== YOUR TASK ==
Continue the Netrunner text from the point where it stops.

== TEXT SEGMENT ==
Note: With this series I’m specifically interested in the way Netrunner expresses fiction through the interactions of its rules. These articles are not intended as analysis of cards in terms of their utility in competitive play.
Netrunner is a two player competitive card game that takes place within the Android universe, a fictional setting created by Fantasy Flight Games and originally devised for the game Android. As a living card game – with predetermined cards entering the available pool every few months – Netrunner is able to consistently build on its mechanics over time, allowing it to change and grow in ways that not only develop the game’s possibility space but also its fiction. This linking of mechanics and fiction is one of the strengths of Netrunner, and something that has kept me playing even through periods of stagnation in the competitive meta-game.
The ways in which runners and corporations use their assorted resources to wage cyber warfare, and the narratives thus created, help expand the fiction of the larger Android universe. This is further supported through the card art and flavour text. Specific characters can appear on multiple cards, where their presence helps contextualise not only the underlying fiction, but also the mechanics and card interactions themselves.
I am interested in examining the ways Netrunner represents its characters and organisations through mechanics; how it develops the fiction of the Android universe through card interactions, and the addition of new mechanics over time. To be able parse this fiction, to read Netrunner, we first need to understand the game’s core mechanics and foundation fictional elements.
Android: Netrunner is an asymmetric game of cyber-warfare waged between a runner (hacker) and a mega corporation. Corporations build servers protected by ICE (Intrusion Countermeasures Electronics) and attempt to advance their agendas; or simply remove the runner threat through direct action. Runners in turn construct their rigs, establish networks of resources, and deploy ICE breakers to breach corporate servers and steal their agendas.
Play unfolds sequentially with the corporation and the runner taking turns until one side wins. Only in a competitive time-limited game is a draw possible. Outside of card abilities players in Netrunner have a fixed number of clicks per-turn. Each click is spent on an action, from playing a card, to making a run on an opposing corporation’s server. Fictionally each turn is equivalent to a single day, while runners keep their own schedules and can take four actions per-day, corporations operate primarily during business hours and are therefore limited to three clicks.
Cards are draw from each player’s deck (known as R&D for the corporation) into their hand (grip for runners and HQ for corporations). By paying their associated cost in credits, cards can then either be played directly, or installed by placing them onto the table. Installed cards have a degree of permanence and in some cases can remain in play for the entire game. Cards that have been installed can be trashed, removing them from active play and sending them to either the heap (for runners) or the archives (for corporations). For the corporation each of these three locations is treated as a server, meaning that runners can access the cards within if they successfully make a run on it. These central servers require as much, if not more, protection than the remote servers the corporation establishes over the course of the game.
Runners cards are divided into four different types: programs, hardware, resources, and events.
Programs are your software, they take up memory – of which four units are available as standard – and have abilities that can be executed for a cost. Most programs perform actions during a run on a corporation’s server: from Icebreakers that directly combat ICE, to cards that will allow you to perform some action when you access a server. As software that only exists within the cyber-realm, programs are some of the easiest cards to trash, but also have numerous ways of being returned to play.
Broadly speaking hardware represents your actual computer, your rig. As these are physical objects in the world they have a permanence that software lacks. Hardware is difficult to remove from play, and also almost impossible to bring back once it has been removed. If part of your rig gets trashed you’d better hope you have an actual replacement.

== AVAILABLE DATA ==
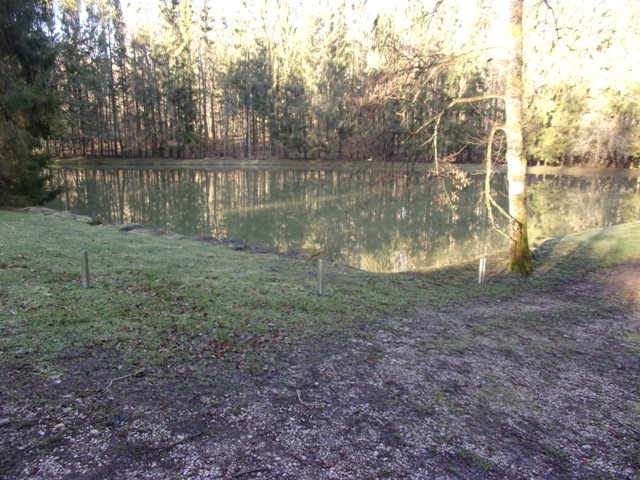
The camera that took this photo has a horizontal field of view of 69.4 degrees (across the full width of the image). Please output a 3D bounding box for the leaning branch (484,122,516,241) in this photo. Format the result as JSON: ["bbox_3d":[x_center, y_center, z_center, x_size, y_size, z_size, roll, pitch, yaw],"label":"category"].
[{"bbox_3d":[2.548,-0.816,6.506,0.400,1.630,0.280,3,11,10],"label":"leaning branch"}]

== OUTPUT BELOW ==
Resources symbolise the people, organisations, and non-physical utilities that runners can call on for support. Representations of people and organisations, resources are second only to programs in their susceptibility to being trashed. If the corporation can “tag” the runner, identifying them and their location, then any resource can be trashed for a single click and two credits. When the corporations knows who you are even your friends are at risk. Like hardware, as most resources are objects in the real world, there are very few ways to bring them back into play once they have been trashed.
Events are specific actions a runner can perform. These are most commonly ways of allowing you to perform more actions in a click than allowed by your standard abilities, or to perform those actions under special circumstances. With events you can draw multiple cards, installs cards at a reduced cost, or initiate a run on a server ignoring certain ICE.
While the cards in play are the tools available to the runner, the cards in their grip also serve as a conceptual representation of the runner themselves. Cards in your grip can be trashed through damage, which comes in three forms: net, meat, and brain. Each card trashed in this manner absorbs one point of damage, if more damage is inflicted than can be absorbed then the runner flatlines and the corporation wins.
Net damage is frequent and lightweight, it is damage inflicted to the runner in the cyber realm. Net damage is most commonly inflicted by ICE sub-routines, ones and two points at a time. As it is a form of non-physical damage there are programs and hardware that can negate or absorb net damage.
Meat damage is slightly less frequent, but can often be enough to kill the runner outright; flatline through meat damage is the most common form of runner death in Netrunner. Meat damage represents direct physical damage to the runner themselves, as such it usually requires that the corporation has been able to identify and tag the runner. Meat damage can only be negated by hardware or resources that exist within the physical world. Software cannot directly absorb meat damage, though it can prevent or otherwise restrict the means by which that damage is inflicted.
The most infrequent type of damage is brain damage. This generally only occurs in small quantities but it differs from the other types due to its persistence. When brain damage is inflicted cards are trashed from the runner’s grip as usual, and their maximum hand size is reduced by the same amount. Runner’s can die directly from brain damage if more is inflicted than they have cards in their grip, but they can also die to brain damage if they are ever left with a negative hand size at the end of their turn. Brain damage is inflicted most commonly by ICE, and there are few means of negating it.
Corporation cards are divided into five different types: agendas, ICE, assets, upgrades, and operations.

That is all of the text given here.